Now where did I read that...

Friday, June 11, 2010

Growing Pains

That's what Daddy used to call them, growing pains.
Most parents, presumably medically employed parents in particular, used this term for the physical aches of, well, growing. As a kid, I remember random body aches right around the time I hit growth spurts.
The physical aches, though, were never what Daddy was referring to. I have him to blame/thank for my utter inability to ignore the fact that the miserableness is part of a process of growth. Plenty of people don't see this, I know. I learned this about the time I realized I was the only one I knew who said things like "I don't know what this is supposed to teach me, but I don't like getting there."
I don't handle change well, and I think now is one of those times when that's what's happening.
As a teenager, I was told my behaviors and emotions were out of my control, and was taught quickly to attribute them to a list of diagnoses a mile long that would be, much later, completely debunked. I spent ages eleven through a couple months before my twenty-first birthday not taking responsibility for my actions, believing that I was a burden, and different, a flawed human being who could never function as others did, and who would inevitably scar the lives of those she burdened. Thankfully my husband (circa 2005-2007, anyway) saw fit to take me out of the place where I had learned this and try to show me better. While it was a process, and much of it came during and after the divorce and still later, he believed in me and that opened the door to, well, everything. He taught me how to take responsibility, he was the first person to hold me accountable for my actions.
I am twenty four now. Lord, it's been a long road since that day. We divorced, I moved around the country a couple times in a few months, I met some pretty jacked up people who believed I was every bit as flawed as I'd been told, and others who couldn't imagine me being less than capable of changing the world.
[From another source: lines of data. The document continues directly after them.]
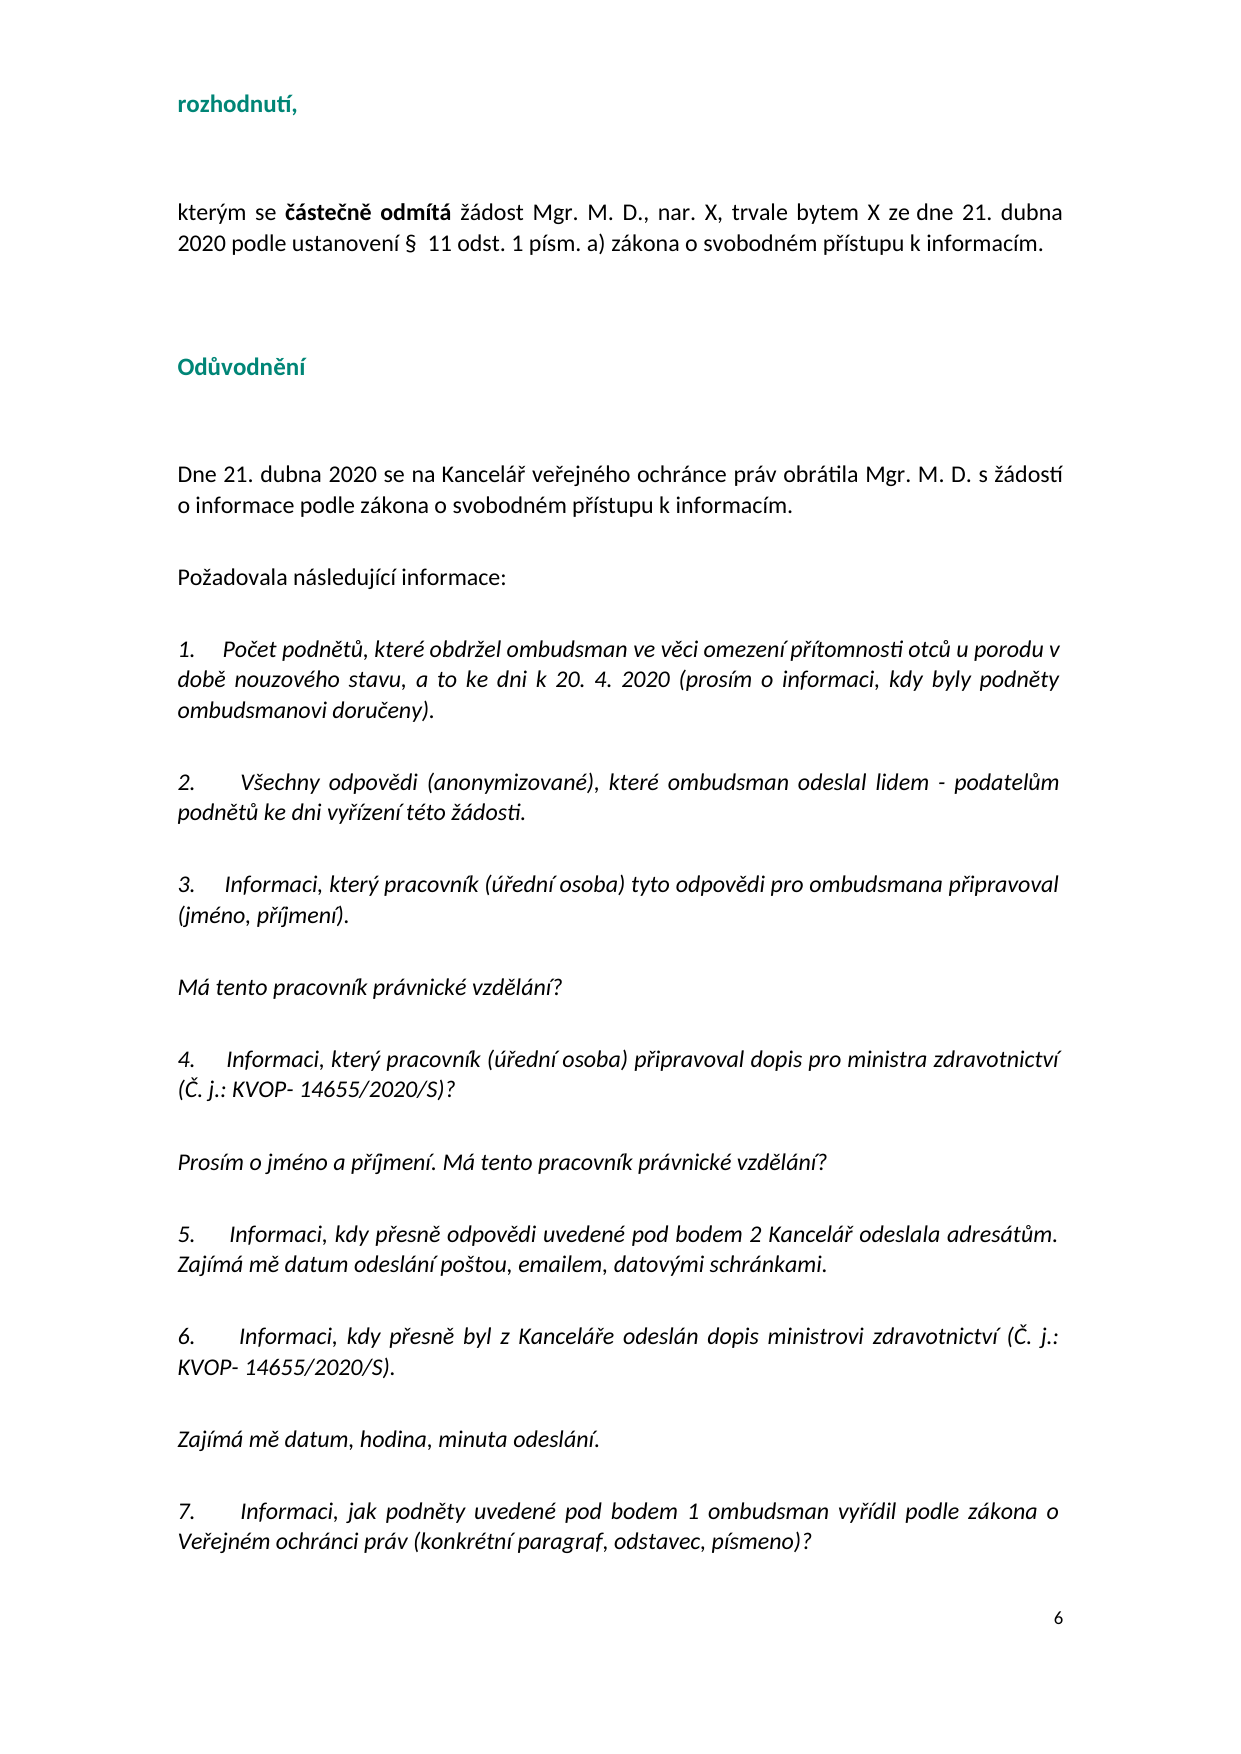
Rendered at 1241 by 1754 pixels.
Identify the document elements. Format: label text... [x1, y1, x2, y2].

text 7. Informaci, jak podněty uvedené pod bodem 1 ombudsman vyřídil podle zákona o Veřejném ochránci práv (konkrétní paragraf, odstavec, písmeno)? [177, 1496, 1063, 1556]
text Požadovala následující informace: [177, 562, 1063, 591]
text 4. Informaci, který pracovník (úřední osoba) připravoval dopis pro ministra zdravotnictví (Č. j.: KVOP- 14655/2020/S)? [177, 1044, 1063, 1104]
text Dne 21. dubna 2020 se na Kancelář veřejného ochránce práv obrátila Mgr. M. D. s žádostí o informace podle zákona o svobodném přístupu k informacím. [177, 459, 1063, 519]
text 5. Informaci, kdy přesně odpovědi uvedené pod bodem 2 Kancelář odeslala adresátům. Zajímá mě datum odeslání poštou, emailem, datovými schránkami. [177, 1219, 1063, 1278]
text 2. Všechny odpovědi (anonymizované), které ombudsman odeslal lidem - podatelům podnětů ke dni vyřízení této žádosti. [177, 767, 1063, 827]
text 3. Informaci, který pracovník (úřední osoba) tyto odpovědi pro ombudsmana připravoval (jméno, příjmení). [177, 869, 1063, 929]
text 6. Informaci, kdy přesně byl z Kanceláře odeslán dopis ministrovi zdravotnictví (Č. j.: KVOP- 14655/2020/S). [177, 1321, 1063, 1381]
text Zajímá mě datum, hodina, minuta odeslání. [177, 1424, 1063, 1453]
text Má tento pracovník právnické vzdělání? [177, 972, 1063, 1001]
subtitle Odůvodnění [177, 351, 1063, 381]
text 1. Počet podnětů, které obdržel ombudsman ve věci omezení přítomnosti otců u porodu v době nouzového stavu, a to ke dni k 20. 4. 2020 (prosím o informaci, kdy byly podněty ombudsmanovi doručeny). [177, 634, 1063, 724]
text kterým se částečně odmítá žádost Mgr. M. D., nar. X, trvale bytem X ze dne 21. dubna 2020 podle ustanovení § 11 odst. 1 písm. a) zákona o svobodném přístupu k informacím. [177, 197, 1063, 257]
subtitle rozhodnutí, [177, 88, 1063, 119]
text Prosím o jméno a příjmení. Má tento pracovník právnické vzdělání? [177, 1147, 1063, 1176]
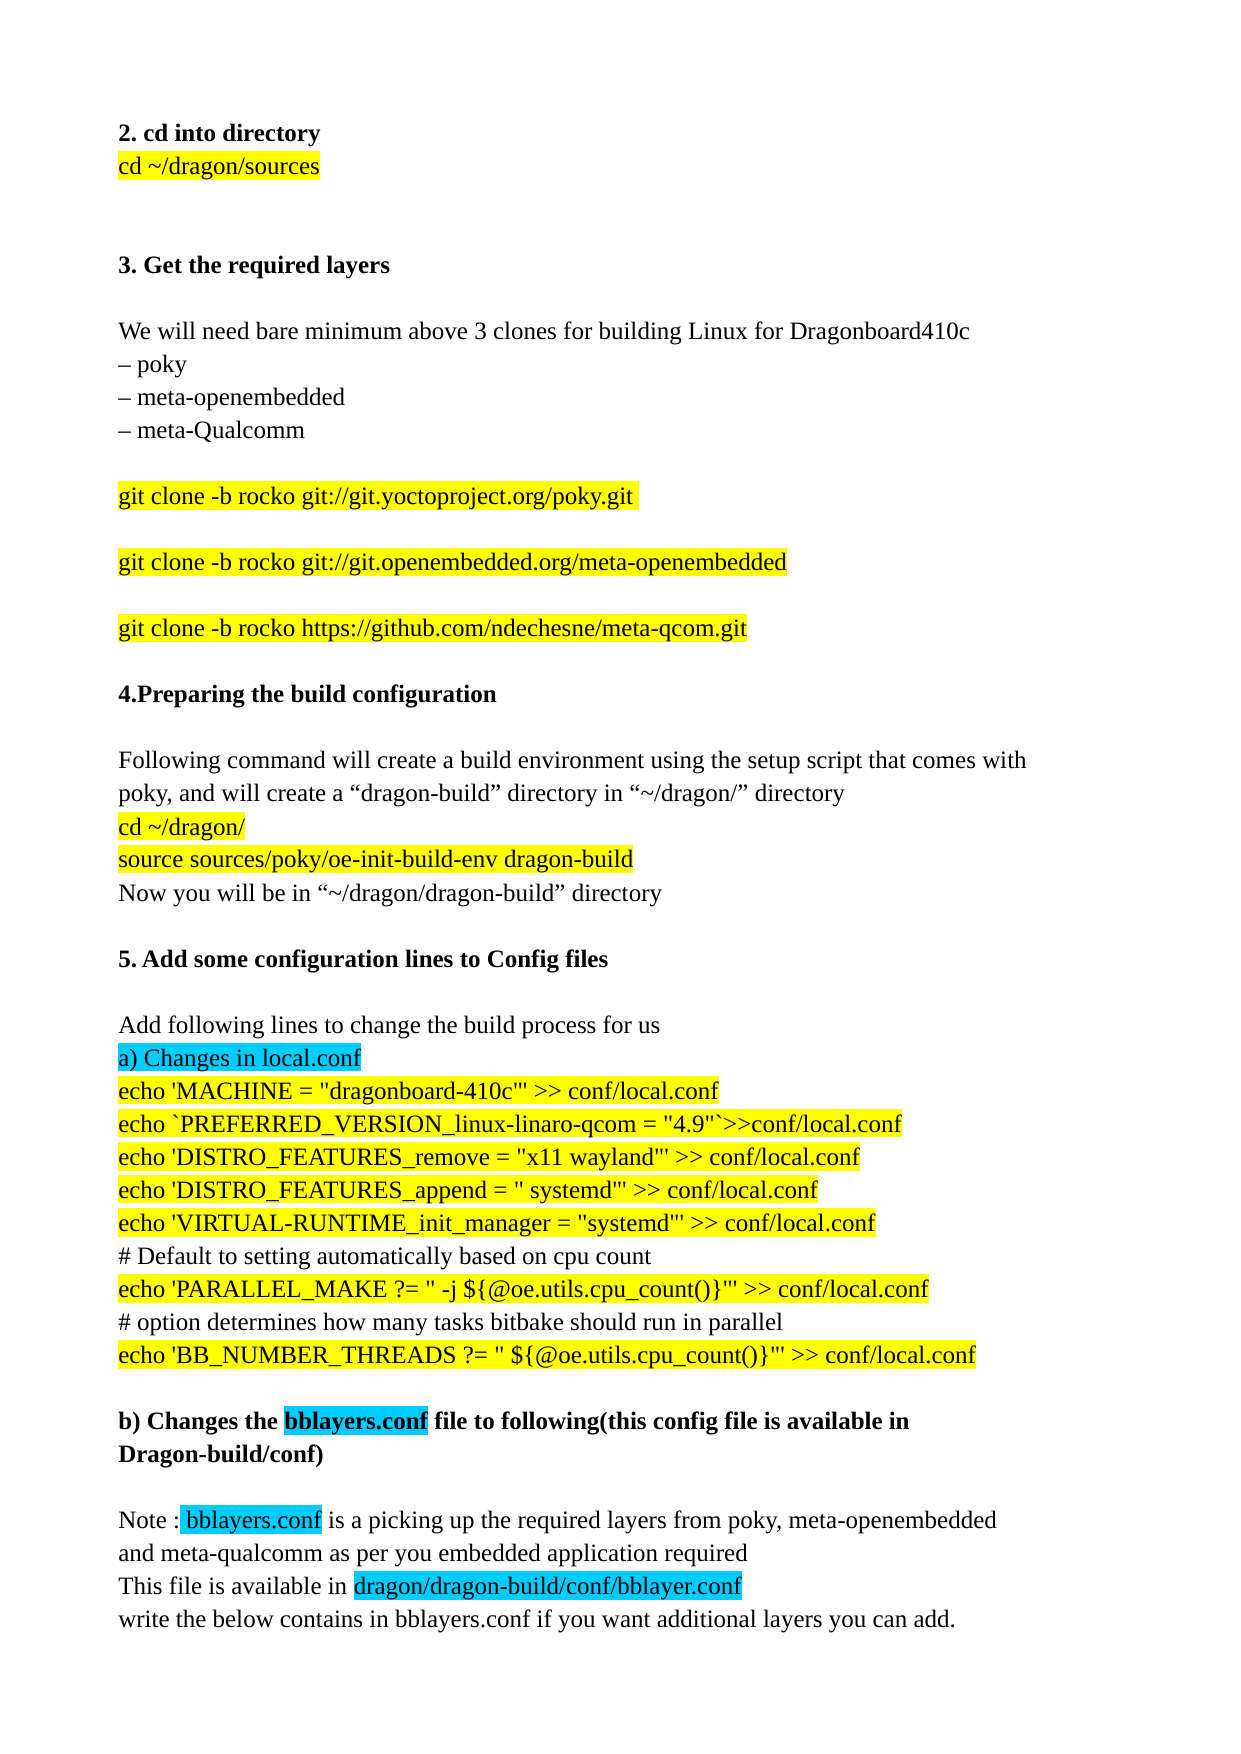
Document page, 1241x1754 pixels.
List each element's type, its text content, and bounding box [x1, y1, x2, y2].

text – poky [118, 349, 1122, 378]
text Add following lines to change the build process for us [118, 1010, 1122, 1038]
text We will need bare minimum above 3 clones for building Linux for Dragonboard410c [118, 316, 1122, 345]
text This file is available in dragon/dragon-build/conf/bblayer.conf [118, 1571, 1122, 1600]
text echo 'VIRTUAL-RUNTIME_init_manager = "systemd"' >> conf/local.conf [118, 1208, 1122, 1237]
text Dragon-build/conf) [118, 1439, 1122, 1468]
text – meta-Qualcomm [118, 415, 1122, 444]
text cd ~/dragon/ [118, 812, 1122, 840]
text Now you will be in “~/dragon/dragon-build” directory [118, 878, 1122, 906]
text echo 'PARALLEL_MAKE ?= " -j ${@oe.utils.cpu_count()}"' >> conf/local.conf [118, 1274, 1122, 1303]
text source sources/poky/oe-init-build-env dragon-build [118, 844, 1122, 873]
text echo 'DISTRO_FEATURES_append = " systemd"' >> conf/local.conf [118, 1175, 1122, 1203]
text 4.Preparing the build configuration [118, 679, 1122, 708]
text echo 'BB_NUMBER_THREADS ?= " ${@oe.utils.cpu_count()}"' >> conf/local.conf [118, 1340, 1122, 1369]
text echo `PREFERRED_VERSION_linux-linaro-qcom = "4.9"`>>conf/local.conf [118, 1109, 1122, 1137]
text Following command will create a build environment using the setup script that comes with [118, 746, 1122, 774]
text git clone -b rocko git://git.openembedded.org/meta-openembedded [118, 547, 1122, 576]
text and meta-qualcomm as per you embedded application required [118, 1538, 1122, 1567]
text a) Changes in local.conf [118, 1043, 1122, 1071]
text git clone -b rocko https://github.com/ndechesne/meta-qcom.git [118, 613, 1122, 642]
text 2. cd into directory [118, 118, 1122, 147]
text cd ~/dragon/sources [118, 151, 1122, 180]
text poky, and will create a “dragon-build” directory in “~/dragon/” directory [118, 778, 1122, 807]
text write the below contains in bblayers.conf if you want additional layers you can add. [118, 1604, 1122, 1633]
text # Default to setting automatically based on cpu count [118, 1241, 1122, 1269]
text echo 'MACHINE = "dragonboard-410c"' >> conf/local.conf [118, 1076, 1122, 1104]
text 5. Add some configuration lines to Config files [118, 944, 1122, 972]
text # option determines how many tasks bitbake should run in parallel [118, 1307, 1122, 1336]
text echo 'DISTRO_FEATURES_remove = "x11 wayland"' >> conf/local.conf [118, 1142, 1122, 1171]
text 3. Get the required layers [118, 250, 1122, 279]
text b) Changes the bblayers.conf file to following(this config file is available in [118, 1406, 1122, 1435]
text Note : bblayers.conf is a picking up the required layers from poky, meta-openembedded [118, 1505, 1122, 1534]
text git clone -b rocko git://git.yoctoproject.org/poky.git [118, 481, 1122, 510]
text – meta-openembedded [118, 382, 1122, 411]
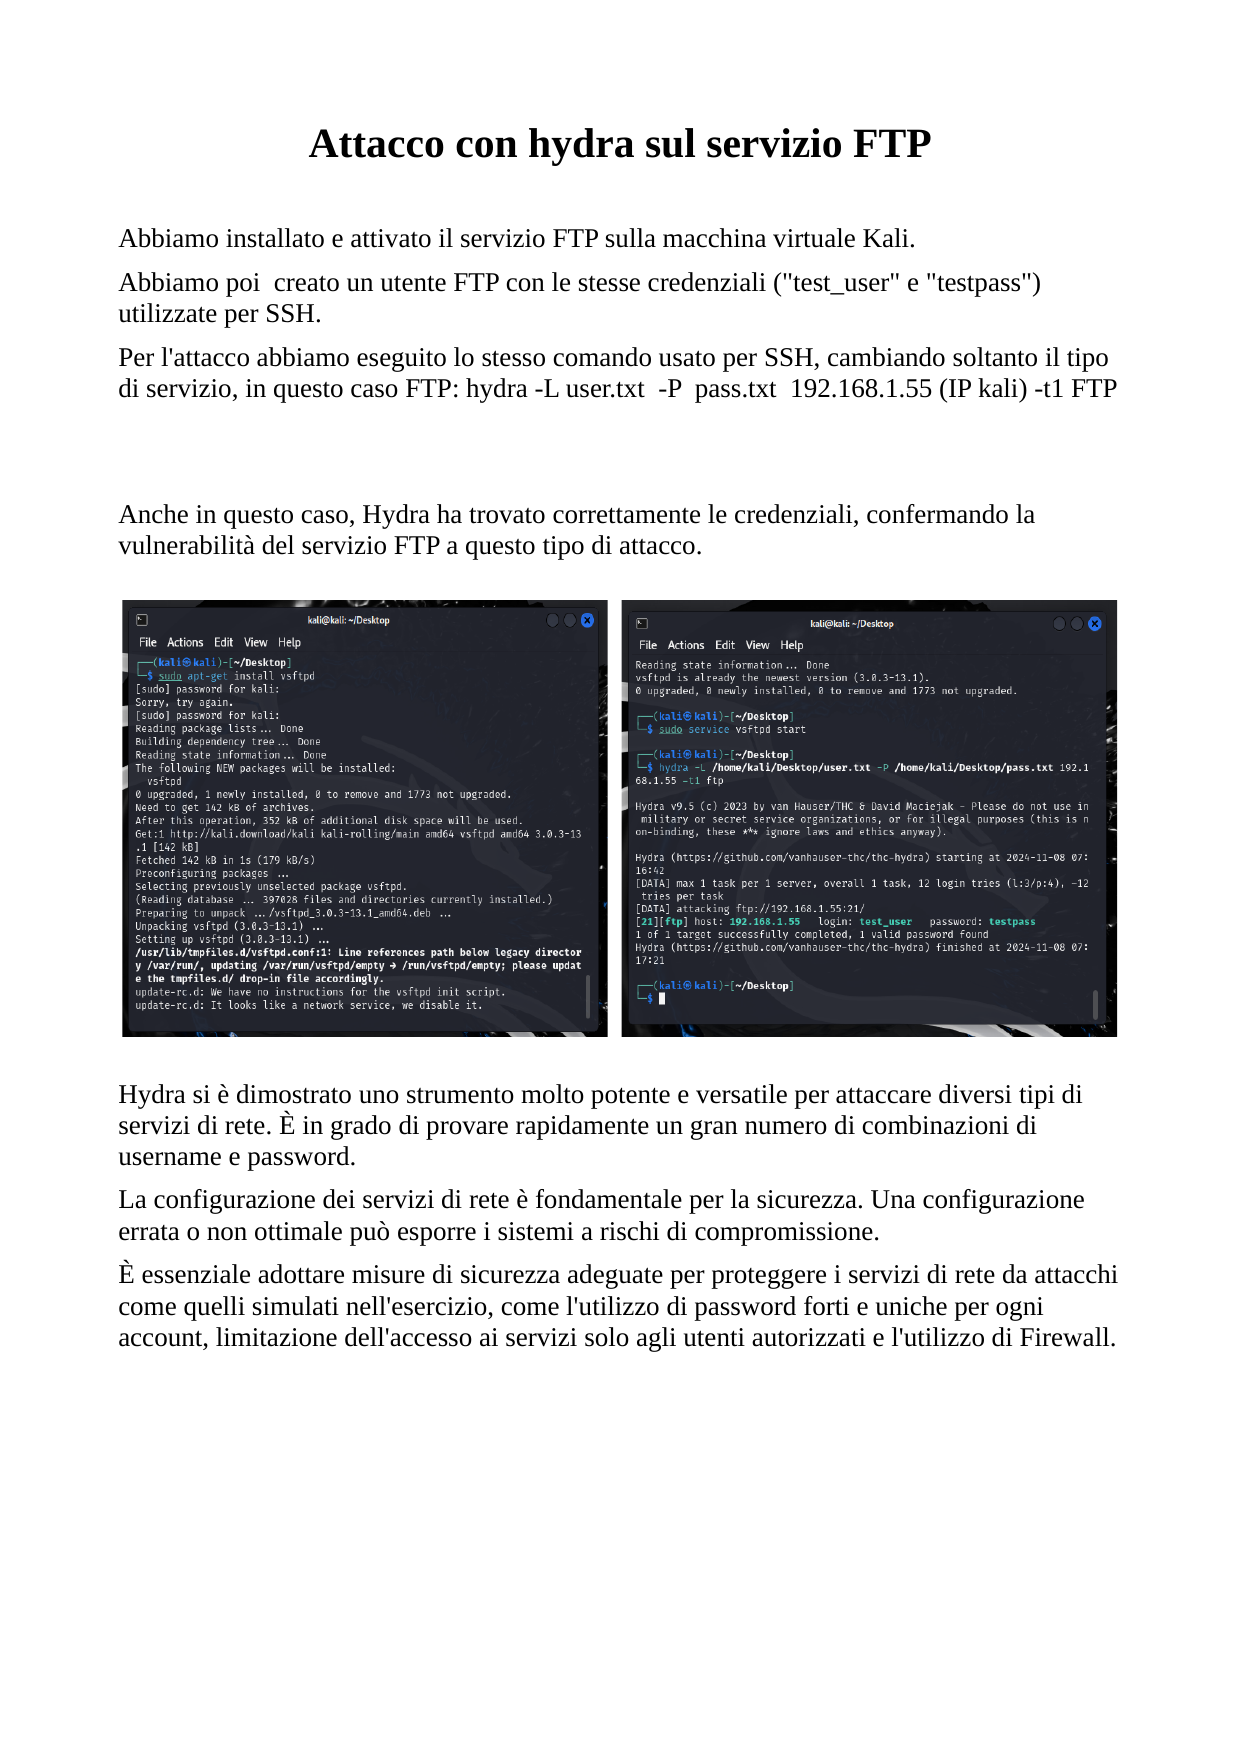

I joined the Army, got injured, survived a hellacious time in basic training, completed medic training and got shipped to Korea. I've been in Korea for two years, and am preparing to return home in about a month. There is a mirror on the door at the end of the bed I'm sitting on right now, and all I can think is: Who is that?!
I remember being thirteen years old and hearing adults talk about going to work and how grown-up and important it sounded. I remember being so excited to finally get a job when I was fourteen. I remember looking at maps and globes and being amazed at all the places in the world I'd probably never go, most of which I'd never heard of before. I remember seeing women with long, beautiful hair on the reservations and wondering if I'd ever be as beautiful or as peaceful as them.
This woman staring back at me in the mirror has spent two years living in and traveling a country on the opposite side of the world from where she was born, only three years after she'd never driven 2 hours by herself. She can hop on a train in South Korea and not worry about the fact that she's in a foreign country. Her dark hair reaches past her waist. She's able to keep her calm when people begin to yell, she can hide the tears when she wants to cry, and she can be the rock when someone needs to lean. She is tattooed and tough, and very aware of the fact that she still has much to learn, despite all the stories she has to tell. She can make friends with anyone, attracts animals and children, and can carry on conversations with strangers in public that most people are afraid to have with their own offspring. She doesn't drink or smoke, and is trying to stop swearing. She's not scared to live or to fall or to hurt. She has been a leader, and has taken responsibility for the actions of others junior to her, and has refused to blame others for things that were partially their fault. She has taken control, taken the lead, and taken her whole life in her hands and made it better for her and everyone in it. She's not afraid.